This past summer, America faced a "border crisis." Thousands of unaccompanied children—mainly from Honduras, El Salvador and Guatemala—were illegally entering the country via Mexico, creating a backlog in the immigration court system. The numbers seemed astounding. More than 66,000 unaccompanied minors crossed the border in the first 11 months of the 2014 fiscal year, an 88 percent increase over the same period in 2013. The numbers peaked in June and have fallen rapidly in recent months, as has the public's interest in it.

The influx of immigrants was a genuine problem, but was it a crisis? Consider the number of Syrian refugees streaming across the border into Turkey.

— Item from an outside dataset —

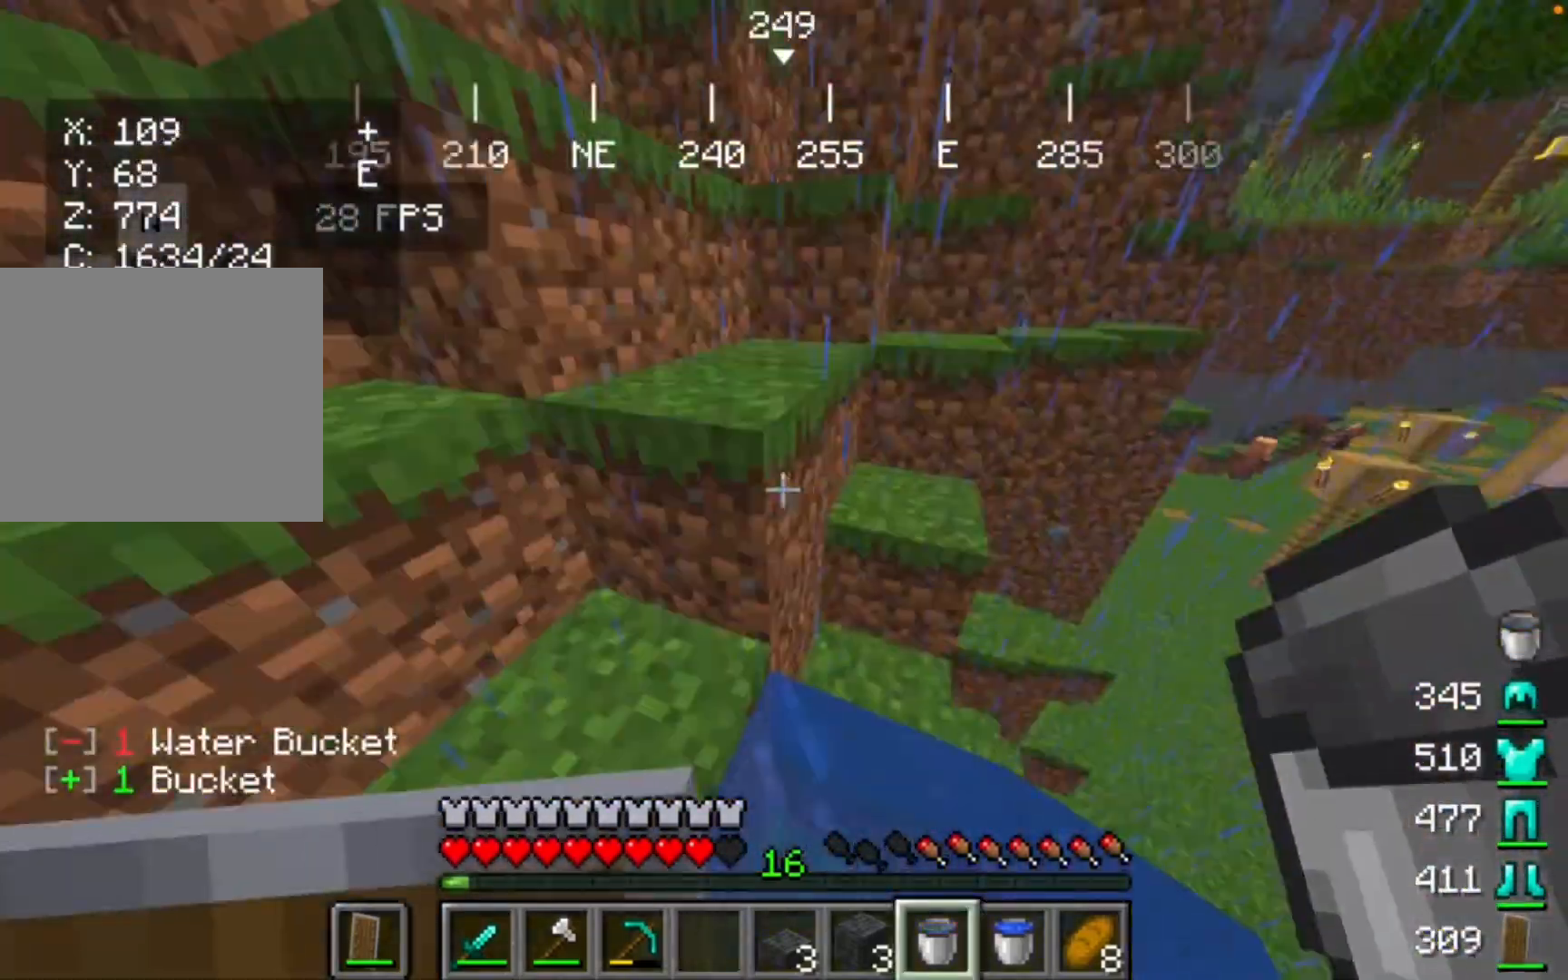
{"keys": [], "mouse": [], "events": [[133, "mouse_right", "down"], [167, "mouse_right", "up"], [200, "mouse_right", "down"], [233, "mouse_right", "up"]]}
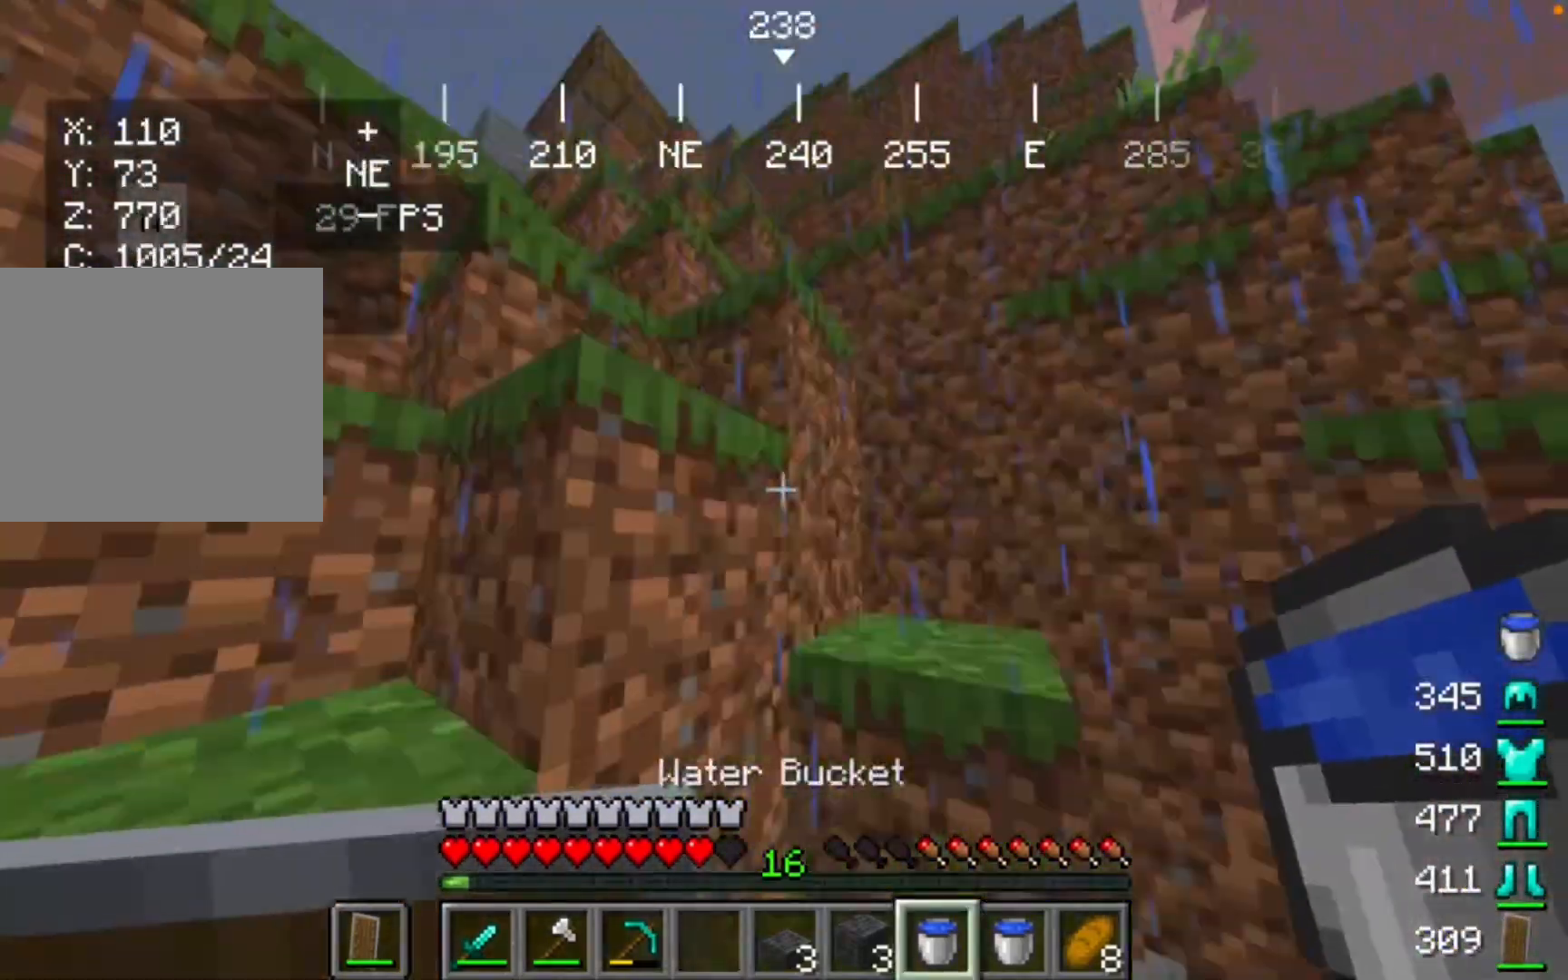
{"keys": [], "mouse": [], "events": [[233, "mouse_right", "down"], [300, "mouse_right", "up"]]}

One week ago, Ben Hubbard, of the New York Times, reported that 130,000 Syrian refugees had flooded into Turkey in just a few days. In the Times Monday, Karam Shoumali and Anne Bernard reported that another 150,000 refugees have crossed the border in the last week. That’s nearly 300,000 in the span of a few weeks.

While the cause of the influx in the U.S. was hotly debated—Republicans blamed Obama’s 2012 executive action on immigration, and Democrats blamed violence in Honduras, El Salvador and Guatemala—there's no doubt about why the Syrian refugees are fleeing home: They're scared of being killed, whether by Syrian President Bashar al-Assad’s forces, the Islamic State, or rebel groups.

Accepting hundreds of thousands of refugees would be an economic challenge even for the United States. For Turkey, it could be crippling. In recent days, the country has closed many of its border crossings to keep Syrian refugees out. Meanwhile, Turkey is also trying to keep Kurdish fighters in Turkey from going to opposite direction—entering Syria to fight the Islamic State.

The rise in unaccompanied minors in the U.S. deserved attention, and perhaps calling it a "crisis" helped in that regard. But some perspective is in order. More than twice as many refugees have crossed into Turkey in the past week as unaccompanied children entered the U.S. in the first 11 months of this fiscal year. Now that’s a border crisis.